### TASK PROMPT
Only one stretch of the records below should be repeated. It starts with the line containing "right hip: (199, 268)" and goes on through the line containing "right hip: (250, 176)", exactly as written.
* * * *
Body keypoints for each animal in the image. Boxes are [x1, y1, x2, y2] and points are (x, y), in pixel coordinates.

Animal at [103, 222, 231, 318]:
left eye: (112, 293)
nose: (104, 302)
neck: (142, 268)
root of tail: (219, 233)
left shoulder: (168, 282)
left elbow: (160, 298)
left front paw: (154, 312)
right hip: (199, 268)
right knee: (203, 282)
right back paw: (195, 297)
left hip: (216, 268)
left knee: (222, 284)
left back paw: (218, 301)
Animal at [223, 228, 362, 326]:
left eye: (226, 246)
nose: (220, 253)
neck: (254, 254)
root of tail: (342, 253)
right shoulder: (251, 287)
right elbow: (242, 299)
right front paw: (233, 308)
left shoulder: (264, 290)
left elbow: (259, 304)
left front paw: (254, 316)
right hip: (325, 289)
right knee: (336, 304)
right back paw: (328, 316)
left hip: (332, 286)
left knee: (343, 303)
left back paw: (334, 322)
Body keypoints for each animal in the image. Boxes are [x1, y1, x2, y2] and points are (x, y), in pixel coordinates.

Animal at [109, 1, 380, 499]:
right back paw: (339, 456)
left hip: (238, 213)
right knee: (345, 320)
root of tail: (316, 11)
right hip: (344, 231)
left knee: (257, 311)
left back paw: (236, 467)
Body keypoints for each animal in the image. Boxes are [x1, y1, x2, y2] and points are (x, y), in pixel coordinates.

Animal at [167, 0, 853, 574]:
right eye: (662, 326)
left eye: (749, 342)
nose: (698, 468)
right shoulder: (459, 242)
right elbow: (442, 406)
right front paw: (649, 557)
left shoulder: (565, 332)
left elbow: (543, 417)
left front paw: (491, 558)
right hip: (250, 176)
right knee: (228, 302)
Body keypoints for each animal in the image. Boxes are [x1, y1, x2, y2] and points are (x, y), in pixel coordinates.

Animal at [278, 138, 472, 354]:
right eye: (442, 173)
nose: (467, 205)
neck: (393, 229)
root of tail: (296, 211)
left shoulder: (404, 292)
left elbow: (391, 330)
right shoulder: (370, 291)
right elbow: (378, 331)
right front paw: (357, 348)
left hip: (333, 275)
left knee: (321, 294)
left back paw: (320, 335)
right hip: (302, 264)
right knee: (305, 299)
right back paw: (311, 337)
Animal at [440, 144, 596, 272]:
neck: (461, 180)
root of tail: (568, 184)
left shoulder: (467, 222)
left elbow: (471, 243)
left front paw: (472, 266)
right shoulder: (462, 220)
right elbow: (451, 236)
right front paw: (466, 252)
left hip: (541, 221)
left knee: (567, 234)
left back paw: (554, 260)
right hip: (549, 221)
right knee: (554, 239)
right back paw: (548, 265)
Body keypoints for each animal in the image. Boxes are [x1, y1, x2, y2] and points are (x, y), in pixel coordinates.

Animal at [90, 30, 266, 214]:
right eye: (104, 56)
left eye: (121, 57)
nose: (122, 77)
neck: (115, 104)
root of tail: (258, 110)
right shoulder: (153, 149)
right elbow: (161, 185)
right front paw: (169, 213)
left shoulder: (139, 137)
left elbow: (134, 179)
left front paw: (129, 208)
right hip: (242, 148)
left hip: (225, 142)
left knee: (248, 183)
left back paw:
* * * *
### SOLUTION TO THE EXERCISE
right hip: (199, 268)
right knee: (203, 282)
right back paw: (195, 297)
left hip: (216, 268)
left knee: (222, 284)
left back paw: (218, 301)
Animal at [223, 228, 362, 326]:
left eye: (226, 246)
nose: (220, 253)
neck: (254, 254)
root of tail: (342, 253)
right shoulder: (251, 287)
right elbow: (242, 299)
right front paw: (233, 308)
left shoulder: (264, 290)
left elbow: (259, 304)
left front paw: (254, 316)
right hip: (325, 289)
right knee: (336, 304)
right back paw: (328, 316)
left hip: (332, 286)
left knee: (343, 303)
left back paw: (334, 322)
Body keypoints for each animal in the image. Boxes are [x1, y1, x2, y2] and points are (x, y), in pixel coordinates.

Animal at [109, 1, 380, 499]:
right back paw: (339, 456)
left hip: (238, 213)
right knee: (345, 320)
root of tail: (316, 11)
right hip: (344, 231)
left knee: (257, 311)
left back paw: (236, 467)
Body keypoints for each animal in the image. Boxes are [x1, y1, x2, y2] and points are (x, y), in pixel coordinates.

Animal at [167, 0, 853, 574]:
right eye: (662, 326)
left eye: (749, 342)
nose: (698, 468)
right shoulder: (459, 242)
right elbow: (442, 406)
right front paw: (649, 557)
left shoulder: (565, 332)
left elbow: (543, 417)
left front paw: (491, 558)
right hip: (250, 176)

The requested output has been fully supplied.